Ralph Emerson McGill (February 5, 1898 – February 3, 1969) was an American journalist, best known as an anti-segregationist editor and publisher of the Atlanta Constitution newspaper. He was a member of the Peabody Awards Board of Jurors, serving from 1945 to 1968. He won a Pulitzer Prize for editorial writing in 1959.

McGill was born February 5, 1898, near Soddy-Daisy, Tennessee. He attended school at The McCallie School in Chattanooga, Tennessee. After high school, he attended Vanderbilt University in Nashville, Tennessee, but did not graduate because he was suspended his senior year for writing an article in the student newspaper critical of the school's administration. McGill served in the Marine Corps during World War I.

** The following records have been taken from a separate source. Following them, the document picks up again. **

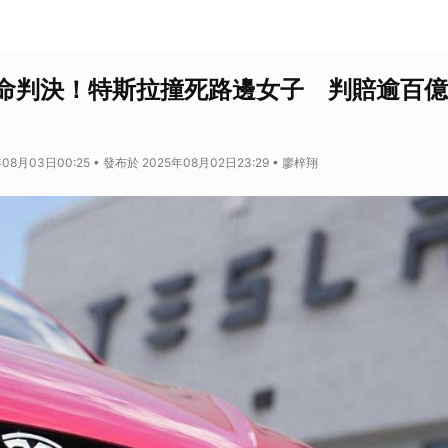
命判決！特斯拉撞死路邊女子 判賠逾百億
08月03日00:25 • 發布於 2025年08月02日23:29 • 廖梓翔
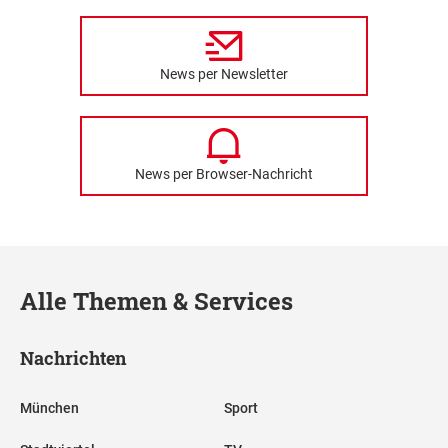
News per Newsletter
News per Browser-Nachricht
Alle Themen & Services
Nachrichten
München
Sport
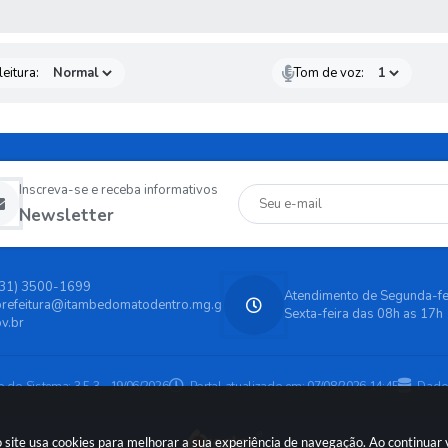
 MÍDIAS
eitura:
Tom de voz:
Inscreva-se e receba informativos
Newsletter
(31) 3500-1699
Atendimento de Segunda-fe
prefeitura@itambedomatodentro.mg.g
Sexta-feira das 08h as 17h
v.br
o do Sistema:
3.5.3 - 19/06/2026
Portal atualizado em:
07/08/2026 14:45
Dado
 site usa cookies para melhorar a sua experiência de navegação. Ao continua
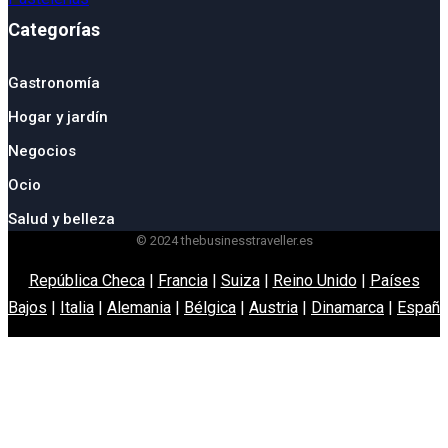
Categorías
Gastronomía
Hogar y jardín
Negocios
Ocio
Salud y belleza
© 2024 thebusinesstraveller.es
República Checa
|
Francia
|
Suiza
|
Reino Unido
|
Países
Bajos
|
Italia
|
Alemania
|
Bélgica
|
Austria
|
Dinamarca
|
España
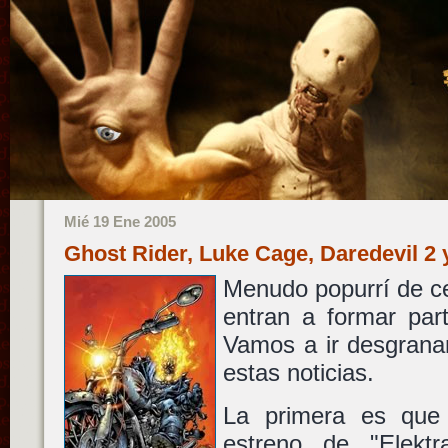
Mié 19 Ene 2005
Ghost Rider, Luke Cage, Daredevil 2
Menudo popurrí de c
entran a formar par
Vamos a ir desgrana
estas noticias.
La primera es que 
estreno de "Elektr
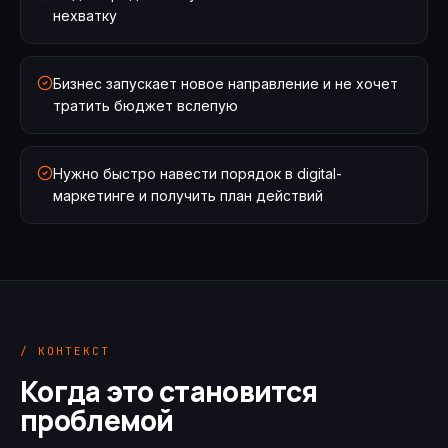
нехватку
Бизнес запускает новое направление и не хочет
тратить бюджет вслепую
Нужно быстро навести порядок в digital-
маркетинге и получить план действий
/ КОНТЕКСТ
Когда это становится
проблемой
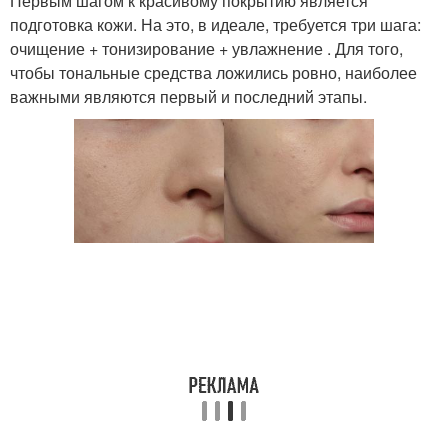
Первым шагом к красивому покрытию является
подготовка кожи. На это, в идеале, требуется три шага:
очищение + тонизирование + увлажнение . Для того,
чтобы тональные средства ложились ровно, наиболее
важными являются первый и последний этапы.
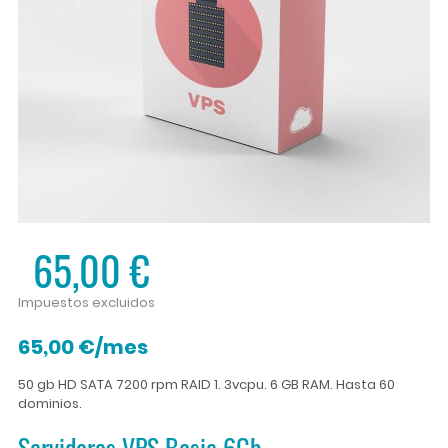
65,00 €
Impuestos excluidos
65,00 €/mes
50 gb HD SATA 7200 rpm RAID 1. 3vcpu. 6 GB RAM. Hasta 60
dominios.
Servidores VPS Basic 6Gb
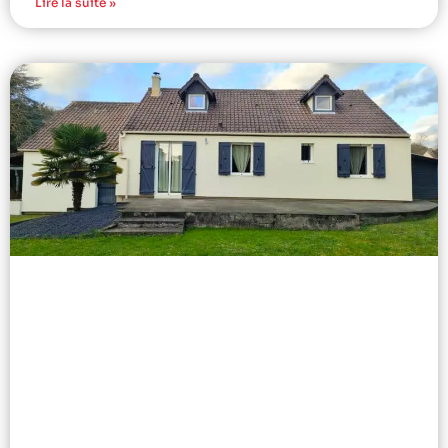
Lire la suite »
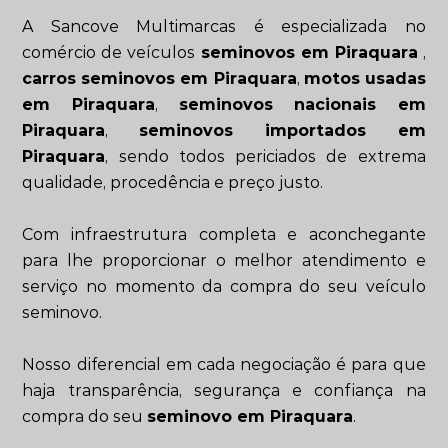
A Sancove Multimarcas é especializada no
comércio de veículos
seminovos em Piraquara
,
carros seminovos em Piraquara
,
motos usadas
em Piraquara
,
seminovos nacionais em
Piraquara
,
seminovos importados em
Piraquara
, sendo todos periciados de extrema
qualidade, procedência e preço justo.
Com infraestrutura completa e aconchegante
para lhe proporcionar o melhor atendimento e
serviço no momento da compra do seu veículo
seminovo.
Nosso diferencial em cada negociação é para que
haja transparência, segurança e confiança na
compra do seu
seminovo em Piraquara
.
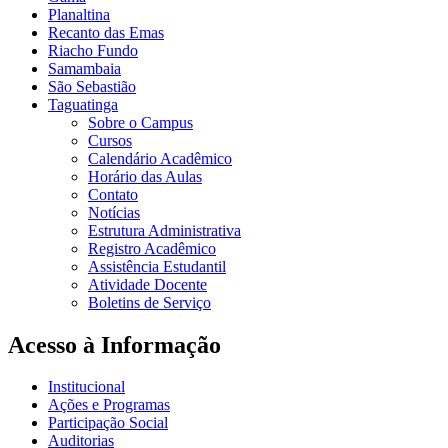
Planaltina
Recanto das Emas
Riacho Fundo
Samambaia
São Sebastião
Taguatinga
Sobre o Campus
Cursos
Calendário Acadêmico
Horário das Aulas
Contato
Notícias
Estrutura Administrativa
Registro Acadêmico
Assistência Estudantil
Atividade Docente
Boletins de Serviço
Acesso à Informação
Institucional
Ações e Programas
Participação Social
Auditorias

After the war, McGill got a job working for the sports department of the Nashville Banner and soon worked his way up to sports editor. In 1929, he moved to Atlanta, Georgia to become the assistant sports editor of The Atlanta Constitution. Wanting to move from sports to more serious news, he got an assignment to cover the first Cuban Revolt in 1933. He also applied for and was granted a Rosenwald Fellowship in 1938, which allowed him to cover the Nazi takeover of Austria in 1938. These articles earned him a spot as executive editor of the Constitution, which he used to highlight the effects of segregation. In response, many angry readers sent threats and letters to McGill. Some acted on the threats and burned crosses at night on his front lawn, fired bullets into the windows of his home and left crude bombs in his mailbox.